# To-do item
When a record holds a picture, leave the picture out and copy everything else exactly.

━━ Exercise data ━━

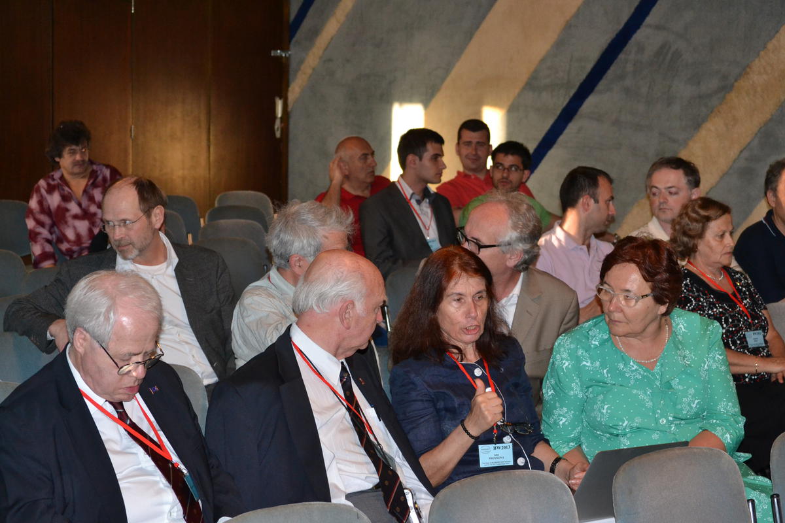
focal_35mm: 82
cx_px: 392
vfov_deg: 16.6
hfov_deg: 24.6
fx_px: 1799
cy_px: 262
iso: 1600
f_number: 5.6
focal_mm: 55
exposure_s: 1/60
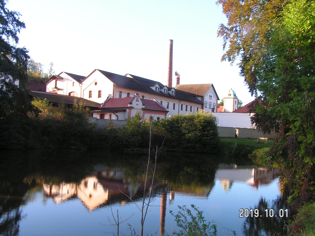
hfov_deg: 49.0
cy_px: 118
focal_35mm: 38
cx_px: 158
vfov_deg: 37.7
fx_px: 346
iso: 50
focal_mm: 6.3
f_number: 5.6
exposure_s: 1/50
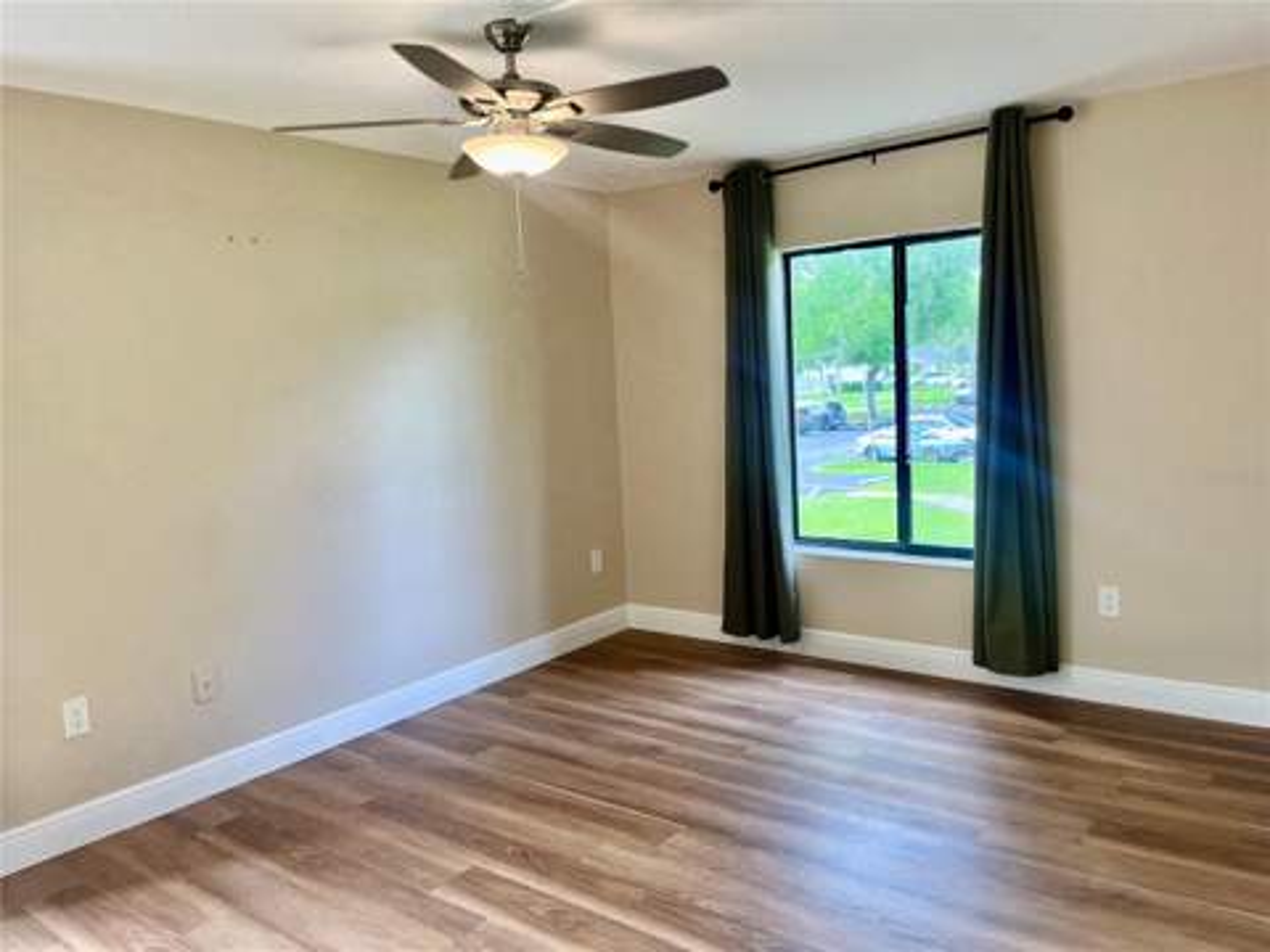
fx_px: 954
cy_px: 476
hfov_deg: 67.3
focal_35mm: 26
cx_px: 635
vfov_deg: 53.1
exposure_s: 1/120
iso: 64
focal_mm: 5.1
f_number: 1.6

━━━

# Task output
focal_35mm: 82
cx_px: 392
vfov_deg: 16.6
hfov_deg: 24.6
fx_px: 1799
cy_px: 262
iso: 1600
f_number: 5.6
focal_mm: 55
exposure_s: 1/60
hfov_deg: 49.0
cy_px: 118
focal_35mm: 38
cx_px: 158
vfov_deg: 37.7
fx_px: 346
iso: 50
focal_mm: 6.3
f_number: 5.6
exposure_s: 1/50
fx_px: 954
cy_px: 476
hfov_deg: 67.3
focal_35mm: 26
cx_px: 635
vfov_deg: 53.1
exposure_s: 1/120
iso: 64
focal_mm: 5.1
f_number: 1.6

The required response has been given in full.